Desde a chegada de Manuela Ferreira Leite ao Ministério das Finanças que o défice do Estado passou a fazer parte do quotidiano dos portugueses. O défice tem sido a justificação para a redução do investimento público, para o congelamento das admissões na Função Pública e para os insignificantes aumentos dos vencimentos. Apesar de todos os sacrifícios, passados dois anos está tudo na mesma, como a lesma. Segundo os especialistas em Finanças Públicas, o problema do país está perfeitamente identificado e era possível equilibrar as contas do Estado com um combate eficaz à fuga aos impostos. Aponta-se o dedo ao deficiente sistema de cobrança de impostos e à má formação cívica dos contribuintes, mas a verdade é que o actual sistema convida à fuga. Confirmei-o esta semana, depois de perder muitas horas e euros para arrendar uma casa legalmente.
Tudo começou no dia em que um jovem casal me telefonou para arrendar um apartamento, recorrendo aos apoios do Estado.
Como eu fazia questão em ter um contrato, e neste caso até era obrigatório, comecei por pagar dez por cento de uma renda mensal para registar o acordo nas Finanças.
Depois foi necessária uma licença de habitabilidade. Lá fui eu para um departamento da câmara municipal onde, passada hora e meia de espera, recebi a informação de que como a casa já tinha oito anos – velhíssima, portanto – necessitava uma vistoria e para isso seria necessário preencher um requerimento. Mas para que este documento desse entrada no departamento seria necessária a Certidão da Conservatória do Registo Predial actualizada. Mais uma deslocação até à zona sul da cidade, mais 35,75 euros e mais uma hora de espera. Com esta certidão já se podia meter o tal requerimento na Câmara, mas entretanto o atendimento ao público tinha encerrado. Voltei lá na manhã seguinte. Esperei mais uma hora e meia, paguei 35 euros para o requerimento e fiquei a saber que teria de pagar mais 53 euros para a inspecção.

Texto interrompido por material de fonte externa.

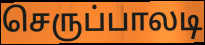
செருப்பாலடி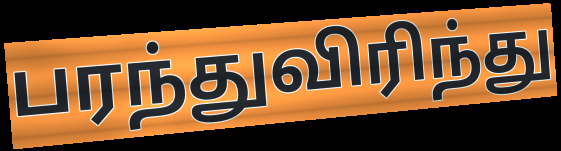
பரந்துவிரிந்து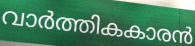
വാർത്തികകാരൻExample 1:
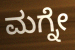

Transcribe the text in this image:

ಮಗ್ನೇ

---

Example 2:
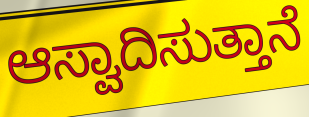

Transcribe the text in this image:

ಆಸ್ವಾದಿಸುತ್ತಾನೆ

Pensei que o processo estava terminado, mas não. O arrendamento jovem também obriga à apresentação de uma cópia da Caderneta Predial. Mais uma deslocação às Finanças, mais uma espera – apenas 15 minutos – e mais cerca de cinco euros.
E pronto, muitas horas e 128 euros depois está tudo legal. Está tudo pronto para que, em cada mês que passe, o Estado ainda arrecade mais uns 20 a 30 por cento da renda que vou receber.
Razão tinham os que olhavam para mim e se riam quando eu dizia que ia arrendar a casa com contrato. “Não sejas parvo, sem papéis é tudo para o bolso”, diziam eles.
Às tantas dei comigo a pensar que em vez do Governo gastar rios de dinheiro a lembrar aos portugueses que devem pedir factura/recibo, devia era desburocratizar o sistema. É que eu já não sei se as pessoas fogem aos impostos ou aos papéis que é necessário preencher para os pagar.
Ps. Bem, mas como tristezas não pagam dívidas, desejo um Bom Natal a todos os contribuintes, isto é, leitores.